A presidente da Argentina, Cristina Kirchner, decidiu ontem remover de seu cargo, por decreto, o presidente do Banco Central, Martín Redrado. De acordo com a legislação argentina, o Executivo não tem autonomia para demitir o titular do Banco Central sem a anuência do Congresso. Uma comissão do Senado, presidida por Julio Cobos o vice de Cristina, que está rompido com ela desde meados de 2008, e aspira à sua sucessão deveria avalizar a decisão.
Cobos havia pedido a convocação extraordinária do Congresso, em recesso, para dirimir o impasse institucional criado na quarta-feira, quando Cristina exigiu a renúncia de Redrado, que se recusou a deixar o cargo.
O vice-presidente da República queria que o Parlamento interrompesse seu descanso para avaliar se é legítimo ou não o decreto de Cristina que originou o atrito entre a Casa Rosada e o Banco Central.

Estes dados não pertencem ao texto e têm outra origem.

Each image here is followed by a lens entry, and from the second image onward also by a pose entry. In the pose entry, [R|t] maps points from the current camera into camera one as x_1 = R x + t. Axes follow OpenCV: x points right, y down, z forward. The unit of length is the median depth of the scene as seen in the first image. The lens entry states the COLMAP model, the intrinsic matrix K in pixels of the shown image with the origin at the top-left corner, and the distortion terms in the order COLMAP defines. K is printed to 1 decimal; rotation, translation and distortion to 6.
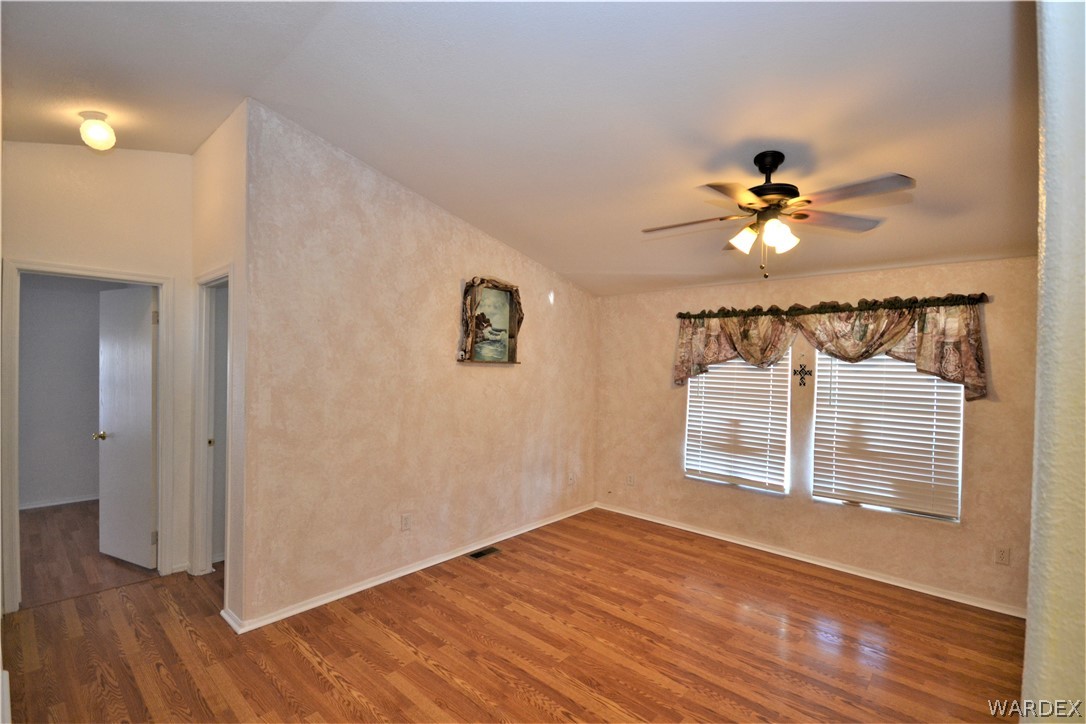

Trata-se de um decreto de necessidade e urgência (o equivalente à medida provisória brasileira), publicado no último dia 15, que determina a criação de um fundo de US$ 6,5 bilhões com reservas do Banco Central, para o pagamento da dívida pública argentina.

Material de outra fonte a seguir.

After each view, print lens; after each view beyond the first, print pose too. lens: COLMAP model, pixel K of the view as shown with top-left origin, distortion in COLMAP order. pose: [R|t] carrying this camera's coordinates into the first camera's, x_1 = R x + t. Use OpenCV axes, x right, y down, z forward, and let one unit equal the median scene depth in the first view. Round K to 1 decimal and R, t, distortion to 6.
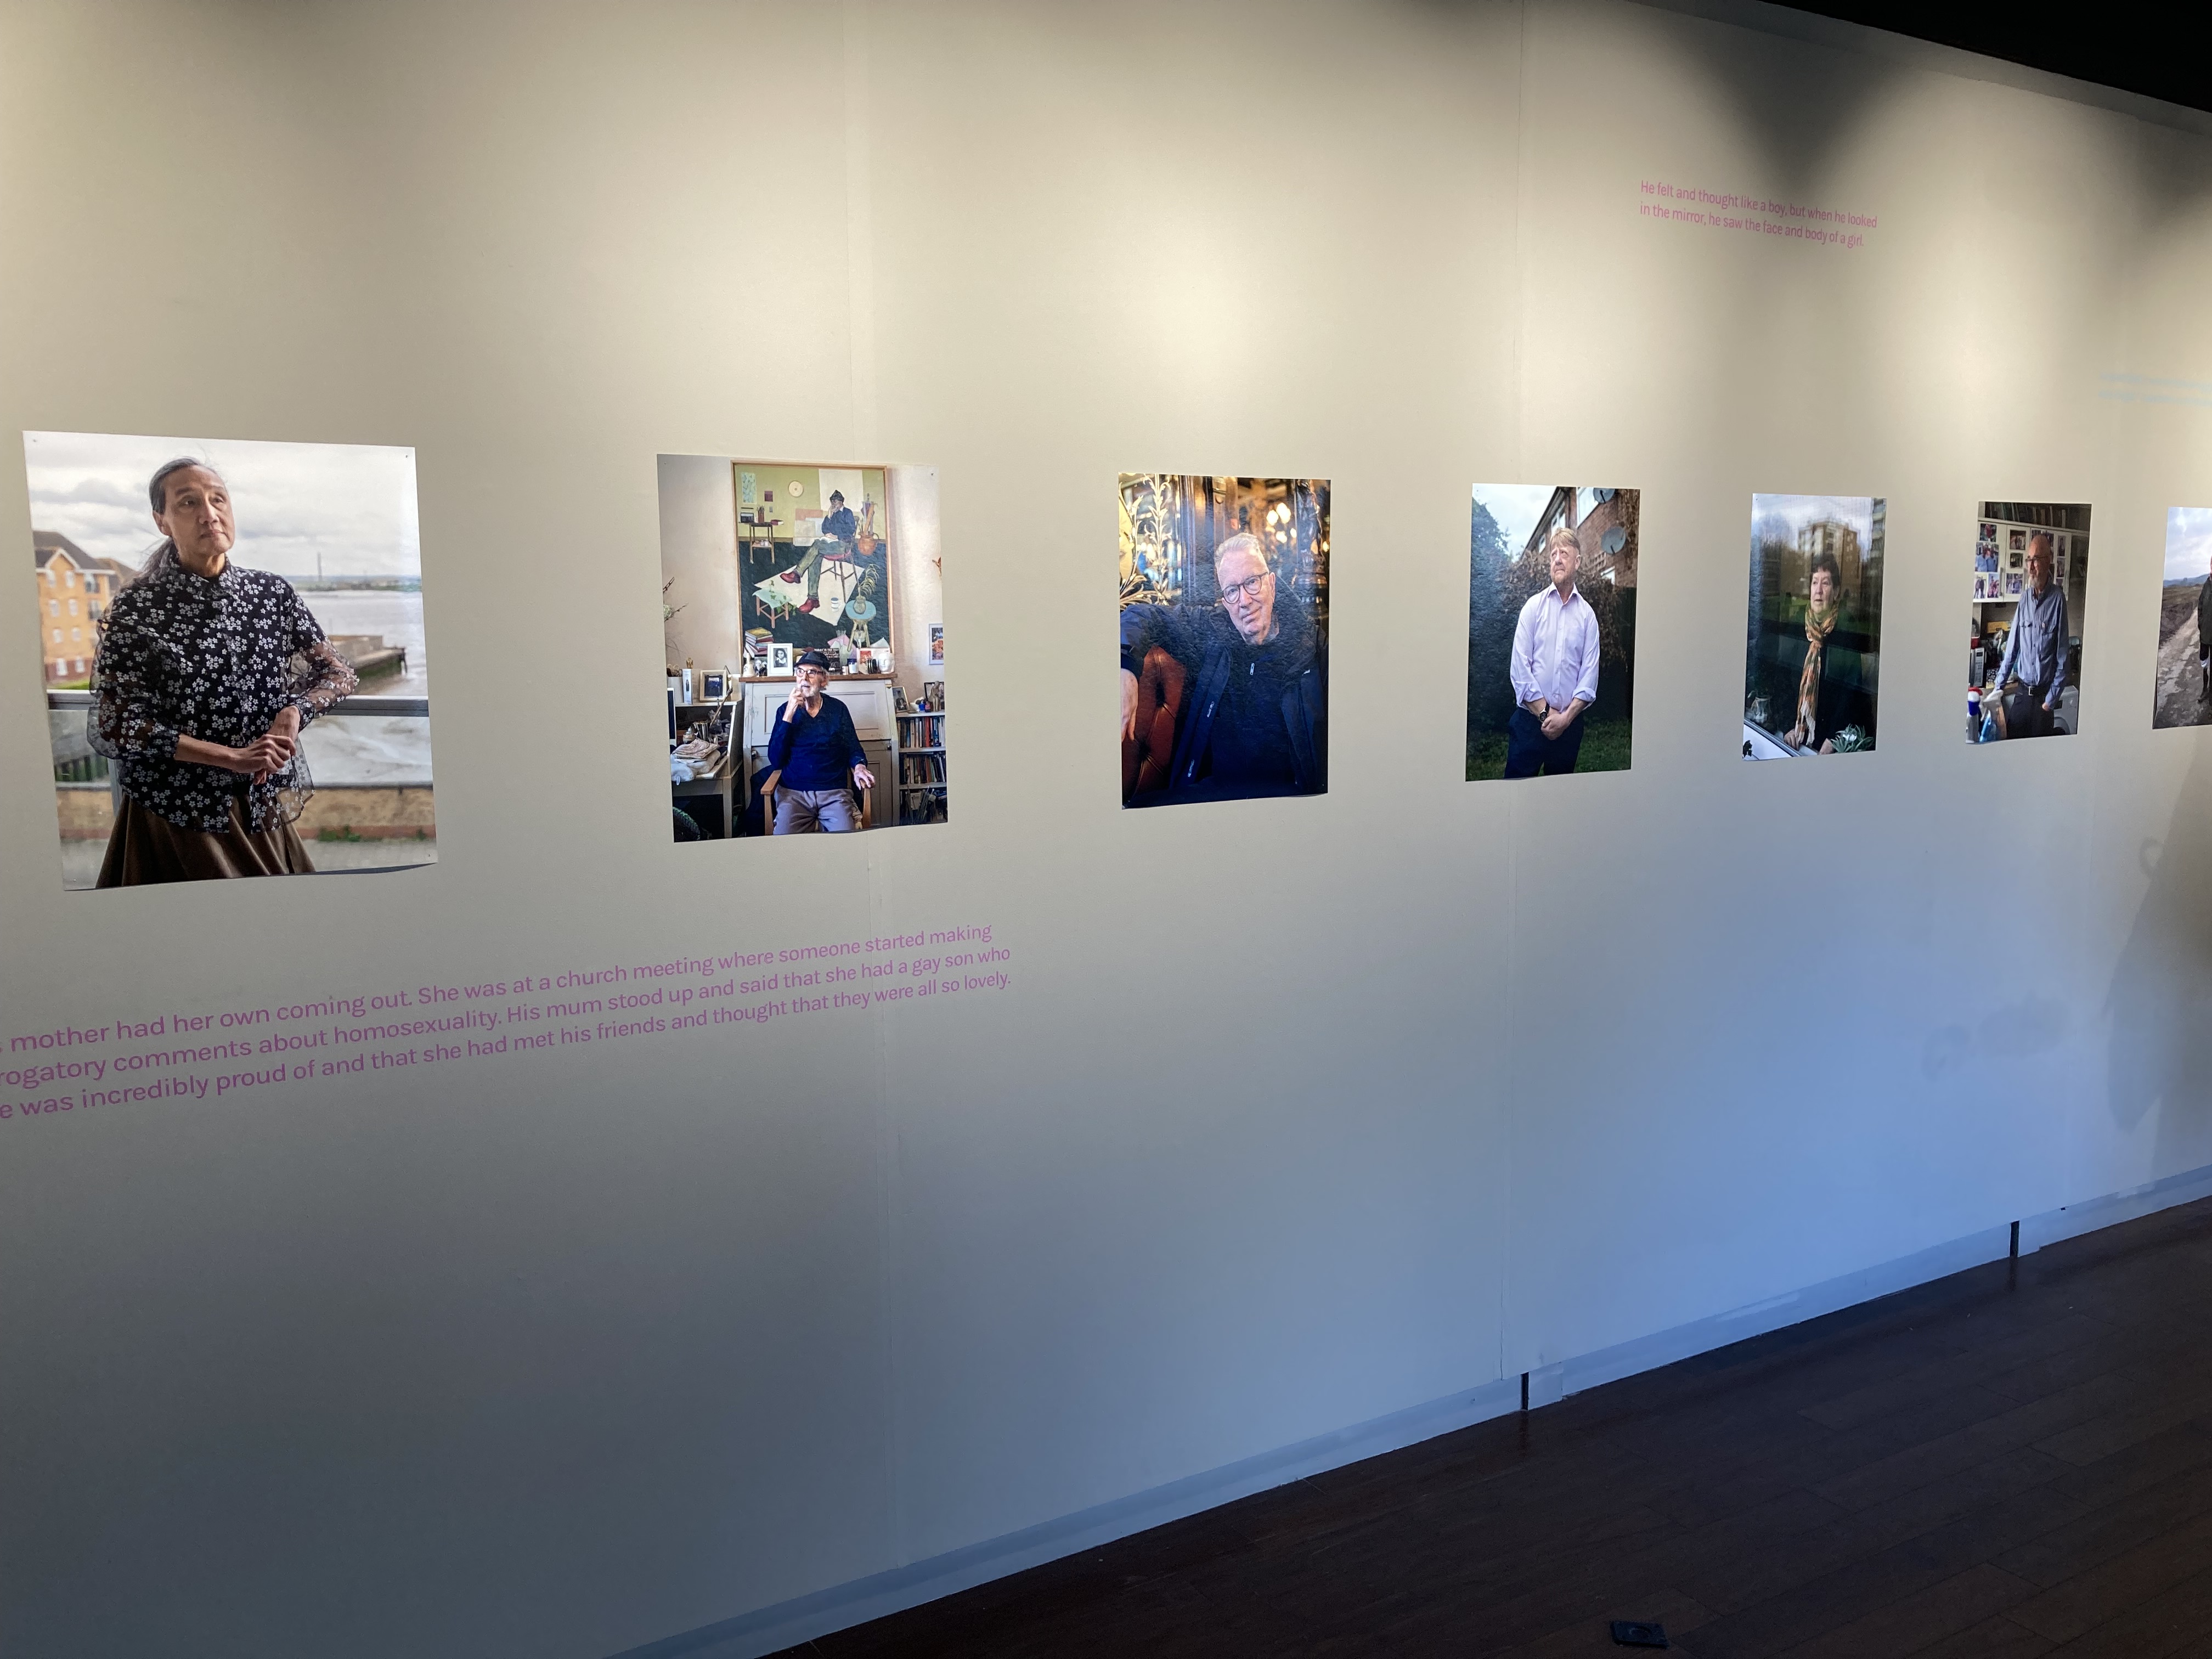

Redrado discorda da medida. Diante da resistência dele em cumpri-la, Cristina pediu sua renúncia. Ele se negou a deixar o cargo; seu mandato iria até setembro.
Como sinal do caráter excepcional do decreto de remoção do presidente do Banco Central, a assinatura de Cristina é acompanhada por todos os ministros de seu gabinete. O documento acusa Redrado de "incorrer em má conduta e descumprir os deveres de funcionário público e pede ao procurador do Tesouro que faça a "respectiva denúncia ante a autoridade policial.
Advogados constitucionalistas avaliam que o decreto presidencial não pode se sobrepor à lei e, portanto, não teria efeito. Se a manobra der certo, Cristina vai indicar ao cargo o vice-presidente do BC, Miguel Angel Pesce.
Até as 21 horas de ontem, Redrado não havia se manifestado sobre a medida de Cristina, mas sua assessoria divulgou que ele analisava, com a assessoria de advogados, a validade do decreto.
Aníbal Fernández, chefe de gabinete de Cristina, descartou a hipótese de Redrado não se submeter ao decreto presidencial. "Se quiser, ele pode estudar a validade do decreto em sua casa ou escritório, mas não na sede do Banco Central, que terá de desocupar amanhã, afirmou o ministro.
Se o pedido de remoção de Redrado fosse submetido à comissão do Senado, como determina a Carta Orgânica do Banco Central, a decisão final ficaria nas mãos de Cobos. Isso porque os membros da comissão se dividem igualmente entre o governista Partido Justicialista e a oposição representada pela UCR. Em tese, haveria empate na votação, e Cobos teria a tarefa do desempate.
Seria uma circunstância similar à de julho de 2008, em que Cobos rompeu seu apoio a Cristina, ao desempatar desfavoravelmente ao governo a votação do projeto sobre o aumento na taxação sobre a exportação de grãos. Esse gesto lhe rendeu o capital político com o qual agora postula sua candidatura à Presidência em 2011.